The company will continue exploring outside bids, Sussberg said, but the retailer’s advisers will now work with lenders to negotiate a debt-for-equity swap in the next 10 days, he said.
J.C. Penney filed for bankruptcy May 15, part of a wave of already-struggling merchants undone as the novel coronavirus shut stores and clipped spending. It announced a plan to spin off some of its stores into a real estate investment trust that lenders would control and sell the retail business to the highest bidder.
Advisers to the company boasted throughout the process of robust bidder interest, and parties including Simon, Sycamore Partners and Saks Fifth Avenue owner Hudson’s Bay Co. have weighed buying the chain.
The company still hopes to preserve jobs in the new deal with lenders, Sussberg said. “We are going to do everything humanly possible to ensure that J.C. Penney will be around for the foreseeable future,” he said.
People familiar with the matter told Bloomberg in June that Simon Property, Brookfield Property Partners and Authentic Brands Group were in talks to buy J.C. Penney. Simon and Brookfield are the two largest shopping mall landlords.

_Given information:_
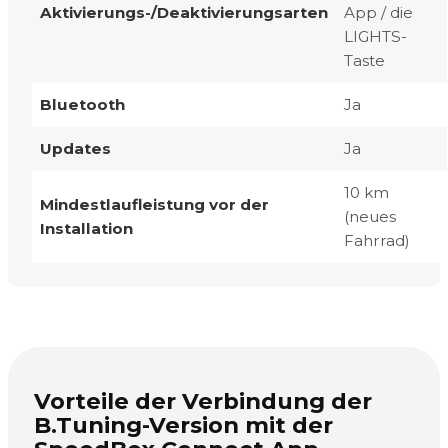
Aktivierungs-/Deaktivierungsarten
App / die
LIGHTS-
Taste
Bluetooth
Ja
Updates
Ja
10 km
Mindestlaufleistung vor der
(neues
Installation
Fahrrad)
Vorteile der Verbindung der
B.Tuning-Version mit der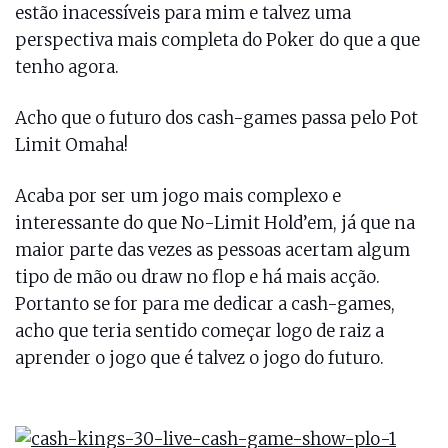
estão inacessíveis para mim e talvez uma
perspectiva mais completa do Poker do que a que
tenho agora.
Acho que o futuro dos cash-games passa pelo Pot
Limit Omaha!
Acaba por ser um jogo mais complexo e
interessante do que No-Limit Hold’em, já que na
maior parte das vezes as pessoas acertam algum
tipo de mão ou draw no flop e há mais acção.
Portanto se for para me dedicar a cash-games,
acho que teria sentido começar logo de raiz a
aprender o jogo que é talvez o jogo do futuro.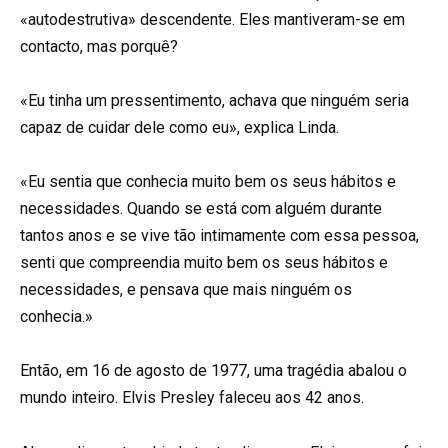
«autodestrutiva» descendente. Eles mantiveram-se em
contacto, mas porquê?
«Eu tinha um pressentimento, achava que ninguém seria
capaz de cuidar dele como eu», explica Linda.
«Eu sentia que conhecia muito bem os seus hábitos e
necessidades. Quando se está com alguém durante
tantos anos e se vive tão intimamente com essa pessoa,
senti que compreendia muito bem os seus hábitos e
necessidades, e pensava que mais ninguém os
conhecia.»
Então, em 16 de agosto de 1977, uma tragédia abalou o
mundo inteiro. Elvis Presley faleceu aos 42 anos.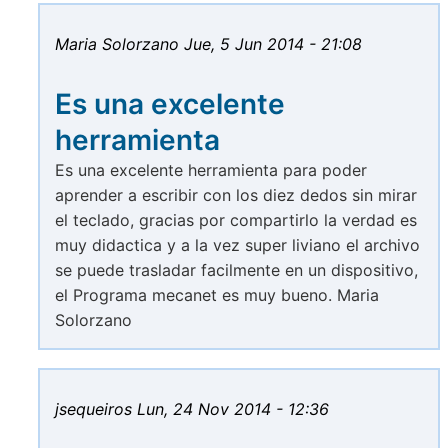
Maria Solorzano
Jue, 5 Jun 2014 - 21:08
Es una excelente
herramienta
Es una excelente herramienta para poder
aprender a escribir con los diez dedos sin mirar
el teclado, gracias por compartirlo la verdad es
muy didactica y a la vez super liviano el archivo
se puede trasladar facilmente en un dispositivo,
el Programa mecanet es muy bueno. Maria
Solorzano
jsequeiros
Lun, 24 Nov 2014 - 12:36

_Set of tasks:_
a – Answer each question using the passage on J.C. Penney's bankruptcy.
(i) On what date did J.C. Penney file for bankruptcy?
(ii) Within how many days are the retailer's advisers to negotiate a debt-for-equity swap with lenders?
(iii) Which two companies are described as the two largest shopping mall landlords?
b – Carry on the passage about J.C. Penney's bankruptcy, starting right after its final sentence.

_Responses for each task:_
a –
(i) May 15
(ii) The next 10 days
(iii) Simon and Brookfield

b –
For the landlords, buying J.C. Penney would ensure the survival of one of their most ubiquitous tenants amid a wave of retail distress that has seen thousands of stores close permanently. That’s in addition to the pandemic lockdown that closed most retailers for months nationwide.
Authentic teamed up with Simon and Brookfield to buy teen clothing chain Forever 21 out of bankruptcy earlier this year. Simon and Authentic also teamed to buy Brooks Brothers.
Authentic also owns Aeropostale after teaming up with the mall landlords to buy that brand out of bankruptcy in 2016. Its growing portfolio could be a boon to J.C. Penney if licensed product from those retailers were added to the department store’s lineup.